E, ainda, na questão das receitas, proponho a constituição de uma instância eminentemente técnica, formada por especialistas da área, com delegação dos Poderes envolvidos. Tal instância, de alta competência técnica apresentaria, com a antecedência necessária, uma estimativa das receitas o mais próxima possível da realidade. Ela teria uma atuação suficiente e necessária para que pudéssemos sair dessas aflições e, até mesmo, de irresponsabilidades compartilhadas, na construção e execução do Orçamento Geral da União.
Paralelamente, há que se mudar as regras internas no Congresso Nacional, de modo a adequá-las à nova realidade orçamentária a ser construída.

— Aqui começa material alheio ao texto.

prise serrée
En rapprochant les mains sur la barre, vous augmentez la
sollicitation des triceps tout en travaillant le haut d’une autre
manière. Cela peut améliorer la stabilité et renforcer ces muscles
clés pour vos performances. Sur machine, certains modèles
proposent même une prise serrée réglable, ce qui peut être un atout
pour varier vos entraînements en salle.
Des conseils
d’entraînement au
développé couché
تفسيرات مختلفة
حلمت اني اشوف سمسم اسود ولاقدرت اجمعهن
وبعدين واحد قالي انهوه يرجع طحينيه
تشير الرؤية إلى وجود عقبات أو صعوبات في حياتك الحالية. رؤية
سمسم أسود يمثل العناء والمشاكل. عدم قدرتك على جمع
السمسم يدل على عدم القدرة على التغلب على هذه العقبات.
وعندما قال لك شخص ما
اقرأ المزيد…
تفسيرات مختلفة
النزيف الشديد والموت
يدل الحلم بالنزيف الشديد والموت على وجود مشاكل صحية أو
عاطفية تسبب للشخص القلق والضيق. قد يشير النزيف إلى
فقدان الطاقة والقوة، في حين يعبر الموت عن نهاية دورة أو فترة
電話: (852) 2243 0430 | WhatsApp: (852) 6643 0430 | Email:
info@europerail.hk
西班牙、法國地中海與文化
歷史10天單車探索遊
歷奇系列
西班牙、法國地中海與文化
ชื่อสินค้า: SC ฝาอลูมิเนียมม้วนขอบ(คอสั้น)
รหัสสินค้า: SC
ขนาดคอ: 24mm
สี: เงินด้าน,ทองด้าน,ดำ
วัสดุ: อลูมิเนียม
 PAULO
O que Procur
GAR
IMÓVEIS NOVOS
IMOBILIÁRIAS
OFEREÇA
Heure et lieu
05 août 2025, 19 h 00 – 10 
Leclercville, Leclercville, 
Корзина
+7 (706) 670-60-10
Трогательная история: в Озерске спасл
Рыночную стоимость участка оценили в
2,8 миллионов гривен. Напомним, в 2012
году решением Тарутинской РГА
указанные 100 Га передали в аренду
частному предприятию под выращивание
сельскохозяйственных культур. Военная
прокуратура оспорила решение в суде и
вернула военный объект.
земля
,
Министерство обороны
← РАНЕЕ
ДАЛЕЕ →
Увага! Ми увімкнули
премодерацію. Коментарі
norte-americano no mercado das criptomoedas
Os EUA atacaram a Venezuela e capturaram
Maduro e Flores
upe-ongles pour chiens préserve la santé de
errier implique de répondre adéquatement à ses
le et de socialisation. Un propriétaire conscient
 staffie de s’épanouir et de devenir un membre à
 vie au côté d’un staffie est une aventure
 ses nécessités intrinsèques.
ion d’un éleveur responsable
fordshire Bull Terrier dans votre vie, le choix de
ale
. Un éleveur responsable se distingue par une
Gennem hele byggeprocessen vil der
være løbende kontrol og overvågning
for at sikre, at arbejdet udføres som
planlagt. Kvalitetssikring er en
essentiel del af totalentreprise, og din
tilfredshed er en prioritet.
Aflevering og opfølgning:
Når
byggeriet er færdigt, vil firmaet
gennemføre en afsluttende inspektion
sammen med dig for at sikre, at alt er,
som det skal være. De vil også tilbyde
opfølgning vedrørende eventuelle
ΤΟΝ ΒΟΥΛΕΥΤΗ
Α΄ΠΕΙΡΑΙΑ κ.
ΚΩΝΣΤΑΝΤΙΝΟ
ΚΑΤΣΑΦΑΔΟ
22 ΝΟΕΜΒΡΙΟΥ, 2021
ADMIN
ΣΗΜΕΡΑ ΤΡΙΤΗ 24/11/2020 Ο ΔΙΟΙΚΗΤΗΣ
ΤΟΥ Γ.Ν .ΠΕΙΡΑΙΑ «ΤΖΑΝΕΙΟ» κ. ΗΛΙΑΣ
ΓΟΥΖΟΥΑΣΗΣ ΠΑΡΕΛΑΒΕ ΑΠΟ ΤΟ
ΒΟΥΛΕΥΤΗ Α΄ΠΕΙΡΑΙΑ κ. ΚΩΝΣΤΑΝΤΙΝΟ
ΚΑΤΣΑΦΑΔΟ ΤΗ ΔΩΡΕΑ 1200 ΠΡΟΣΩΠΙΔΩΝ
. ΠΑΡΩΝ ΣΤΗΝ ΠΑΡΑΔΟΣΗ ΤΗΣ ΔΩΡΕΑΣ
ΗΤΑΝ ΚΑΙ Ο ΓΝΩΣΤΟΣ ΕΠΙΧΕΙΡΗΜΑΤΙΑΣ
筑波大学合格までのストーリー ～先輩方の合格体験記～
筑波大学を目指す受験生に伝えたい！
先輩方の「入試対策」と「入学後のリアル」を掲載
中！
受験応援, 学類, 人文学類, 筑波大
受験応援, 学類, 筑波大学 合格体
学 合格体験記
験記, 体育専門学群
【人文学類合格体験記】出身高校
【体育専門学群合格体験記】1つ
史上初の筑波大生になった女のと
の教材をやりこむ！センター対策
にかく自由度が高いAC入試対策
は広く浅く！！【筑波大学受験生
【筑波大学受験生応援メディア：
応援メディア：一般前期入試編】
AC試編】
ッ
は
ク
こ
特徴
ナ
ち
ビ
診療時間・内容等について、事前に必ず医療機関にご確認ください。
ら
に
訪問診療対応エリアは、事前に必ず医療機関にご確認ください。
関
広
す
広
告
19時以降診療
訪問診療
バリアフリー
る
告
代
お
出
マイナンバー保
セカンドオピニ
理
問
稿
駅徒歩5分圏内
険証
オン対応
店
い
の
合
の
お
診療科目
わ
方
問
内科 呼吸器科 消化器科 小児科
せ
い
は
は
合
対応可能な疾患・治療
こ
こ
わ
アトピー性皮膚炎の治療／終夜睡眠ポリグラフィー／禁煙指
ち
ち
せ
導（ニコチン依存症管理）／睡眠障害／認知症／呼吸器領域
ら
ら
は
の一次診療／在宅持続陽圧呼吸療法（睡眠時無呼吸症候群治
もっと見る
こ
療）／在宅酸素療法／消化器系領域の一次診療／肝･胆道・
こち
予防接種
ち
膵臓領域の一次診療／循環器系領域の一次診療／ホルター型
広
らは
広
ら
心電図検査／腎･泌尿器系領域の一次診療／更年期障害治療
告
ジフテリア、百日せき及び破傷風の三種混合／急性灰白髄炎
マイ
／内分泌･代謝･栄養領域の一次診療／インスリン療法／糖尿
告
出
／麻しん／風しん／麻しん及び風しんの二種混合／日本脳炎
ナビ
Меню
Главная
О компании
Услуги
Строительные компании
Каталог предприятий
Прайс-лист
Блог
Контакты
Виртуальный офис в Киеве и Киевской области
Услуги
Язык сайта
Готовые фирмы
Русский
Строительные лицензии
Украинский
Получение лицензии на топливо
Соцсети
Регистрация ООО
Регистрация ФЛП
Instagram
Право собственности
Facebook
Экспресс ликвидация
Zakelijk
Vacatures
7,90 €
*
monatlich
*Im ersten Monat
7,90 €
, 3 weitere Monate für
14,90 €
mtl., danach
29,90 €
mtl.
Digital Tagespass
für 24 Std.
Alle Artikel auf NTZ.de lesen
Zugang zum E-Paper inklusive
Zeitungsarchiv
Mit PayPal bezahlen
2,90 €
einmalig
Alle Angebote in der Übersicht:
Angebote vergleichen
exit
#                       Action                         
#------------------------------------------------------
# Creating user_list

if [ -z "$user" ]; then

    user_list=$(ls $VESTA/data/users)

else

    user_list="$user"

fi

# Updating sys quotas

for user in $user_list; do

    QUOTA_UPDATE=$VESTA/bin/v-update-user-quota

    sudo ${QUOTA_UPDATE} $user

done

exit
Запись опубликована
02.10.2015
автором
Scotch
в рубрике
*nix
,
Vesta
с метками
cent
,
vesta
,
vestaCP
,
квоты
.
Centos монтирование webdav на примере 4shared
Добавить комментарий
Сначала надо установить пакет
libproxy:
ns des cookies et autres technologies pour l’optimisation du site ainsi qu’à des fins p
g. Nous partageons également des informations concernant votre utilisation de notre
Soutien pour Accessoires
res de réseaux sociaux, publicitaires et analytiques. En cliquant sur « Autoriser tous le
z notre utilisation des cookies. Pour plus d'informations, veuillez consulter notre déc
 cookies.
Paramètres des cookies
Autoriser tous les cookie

Como primeira conseqüência benéfica, o Congresso poderia usar as suas energias para fazer uma análise de mérito em toda a programação do Orçamento, o que, aliás, é objeto do Artigo 166 da Constituição Federal que, no seu § 3º, trata das emendas ao Projeto de Lei do Orçamento Anual.
Entendo, ainda, que há necessidade de se tornar mais transparente o Orçamento do Governo Federal. Nesse sentido, há que se promover ajustes em sua base estrutural, que tem como parte fundamental a chamada funcional programática.
Para se ter uma idéia da sua complexidade, nessa proposta que estamos votando existem 29 Funções de Governo, 106 Subfunções, 366 Unidades Orçamentárias, 361 Programas, 2.956 Ações e 4.792 Localizadores de Gastos.
Vê-se que, com essa grandeza numérica, fica muito difícil para a sociedade fazer qualquer acompanhamento da peça orçamentária, mesmo que ela venha a ser disponibilizada pela internet.